Another panel today examined the state of incentives for pharmaceutical innovation under the Biden Administration and included Sherry Knowles of program sponsor Knowles Intellectual Property Strategies; former Acting Deputy Director and interim Director of the U.S. Patent and Trademark Office (USPTO), Drew Hirshfeld; Corey Salsberg of Novartis; and was moderated by Doreen Trujillo of sponsor Saul Ewing Arnstein & Lehr. Knowles and Hirshfeld implored all present to submit comments on the USPTO’s recent Request for Comments relating to continuations, terminal disclaimer practices and collaboration with the U.S. Food and Drug Administration (FDA), among other issues, which Knowles and the other panelists said suffers from some misguided and unrealistic suggestions. For example, one question, originally posed by the group of senators who asked the USPTO to look into this issue, asks whether six months should be the appropriate timeframe within which an applicant must file a continuation application. “You can’t possibly anticipate all the continuation or divisionals in that timeframe,” Trujillo said.

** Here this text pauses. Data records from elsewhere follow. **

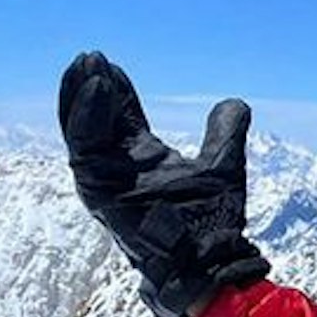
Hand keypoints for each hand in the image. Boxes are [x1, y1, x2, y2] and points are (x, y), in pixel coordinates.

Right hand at [58, 51, 269, 316]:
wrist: (211, 260)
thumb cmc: (214, 223)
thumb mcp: (223, 166)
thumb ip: (225, 132)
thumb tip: (234, 102)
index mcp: (141, 161)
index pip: (119, 120)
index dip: (115, 93)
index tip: (111, 65)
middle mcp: (119, 170)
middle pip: (95, 121)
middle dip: (90, 88)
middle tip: (91, 56)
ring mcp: (108, 182)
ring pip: (81, 132)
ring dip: (81, 97)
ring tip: (89, 66)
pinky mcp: (102, 193)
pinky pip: (85, 150)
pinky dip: (88, 118)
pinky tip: (99, 90)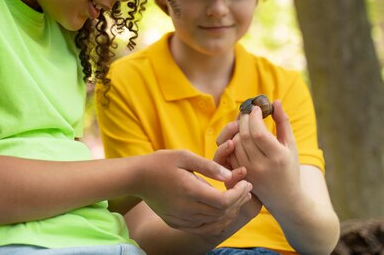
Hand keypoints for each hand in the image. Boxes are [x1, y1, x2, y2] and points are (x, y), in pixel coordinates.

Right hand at [136, 149, 251, 229]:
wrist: (137, 178)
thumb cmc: (161, 162)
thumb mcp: (184, 156)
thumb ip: (208, 166)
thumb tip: (230, 174)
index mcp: (190, 191)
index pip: (223, 201)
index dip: (239, 194)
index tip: (246, 182)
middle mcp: (186, 209)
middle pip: (221, 213)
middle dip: (238, 201)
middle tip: (247, 188)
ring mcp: (181, 219)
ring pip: (214, 223)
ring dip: (230, 212)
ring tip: (238, 199)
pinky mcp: (177, 223)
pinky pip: (202, 228)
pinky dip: (216, 221)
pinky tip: (222, 212)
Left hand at [216, 100, 300, 207]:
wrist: (285, 198)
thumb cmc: (289, 167)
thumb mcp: (290, 145)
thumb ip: (283, 122)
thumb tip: (276, 101)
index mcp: (277, 157)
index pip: (258, 132)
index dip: (254, 117)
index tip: (256, 108)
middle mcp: (261, 166)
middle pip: (244, 136)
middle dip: (244, 119)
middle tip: (248, 111)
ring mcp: (249, 172)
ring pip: (234, 144)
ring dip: (237, 129)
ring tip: (245, 122)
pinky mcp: (240, 176)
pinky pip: (230, 154)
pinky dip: (232, 142)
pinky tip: (240, 136)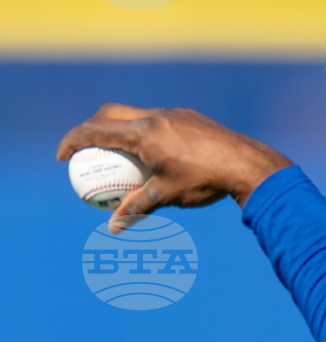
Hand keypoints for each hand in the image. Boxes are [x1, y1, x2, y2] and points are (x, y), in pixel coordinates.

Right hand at [57, 103, 292, 231]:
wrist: (247, 164)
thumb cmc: (204, 181)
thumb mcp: (167, 196)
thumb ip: (137, 208)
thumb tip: (113, 228)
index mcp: (143, 132)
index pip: (96, 130)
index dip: (73, 140)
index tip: (63, 156)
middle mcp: (156, 116)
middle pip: (112, 113)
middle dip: (93, 127)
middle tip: (87, 150)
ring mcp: (175, 114)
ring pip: (138, 115)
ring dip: (123, 129)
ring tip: (122, 154)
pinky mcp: (192, 118)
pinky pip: (161, 121)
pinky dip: (148, 133)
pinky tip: (158, 155)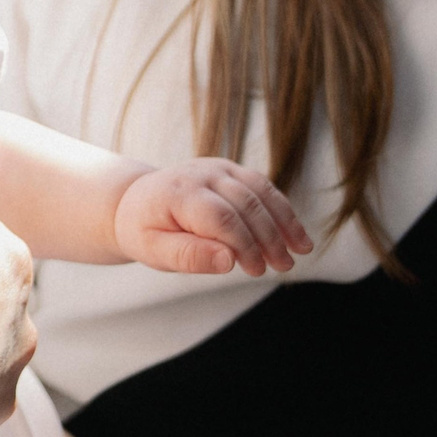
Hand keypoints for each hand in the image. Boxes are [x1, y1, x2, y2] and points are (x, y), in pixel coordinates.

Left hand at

Salsberg also took issue during the panel with some of the data relied on heavily by many in the Biden Administration, as well as others, to justify the needed changes—particularly the Initiative for Medicines, Access & Knowledge (I-MAK’s) assertions about the numbers of patents covering major drugs. Salsberg explained that the numbers are often inflated by pending and abandoned applications. “As an example, Salsberg said Congress cited 73 patents on Novartis’ drug, Gleevec. “But there are only six,” he added. “They get to 73 by counting 44 abandoned patent applications as patents. Of the remaining 29, one was pending, and of the other 28, they don’t read on the drug at all.”

View the full powerpoint here.

IPWatchdog Founder and CEO Gene Quinn said industry needs to “swing back” at such misinformation more often and more aggressively. “This to me screams of racketeering or tortious interference with business relations,” Quinn said. “I don’t understand across the spectrum in the patent world why people are not more aggressive at going back at these liars?”

Salsberg noted that he has presented the same information to the FDA and that Senator Tillis has been a huge champion in fighting back with letters to both I-MAK and the USPTO this year. “I really hope the Office will do something,” Salsberg said. “Before we make changes to the patent system [based on this data], we better make sure the information is accurate.”

Other panels today examined the future of the written description requirement, strategic considerations for claim drafting in life sciences, price fixing and antitrust liability as a way to control drug prices; and best practices for obtaining investment for life sciences companies.

Today also marked the first three inductees into the IPWatchdog Hall of Fame: Judge Michel, Phil Johnson and Sherry Knowles were honored with awards by Gene Quinn for their significant contributions to IP law and practice through the years.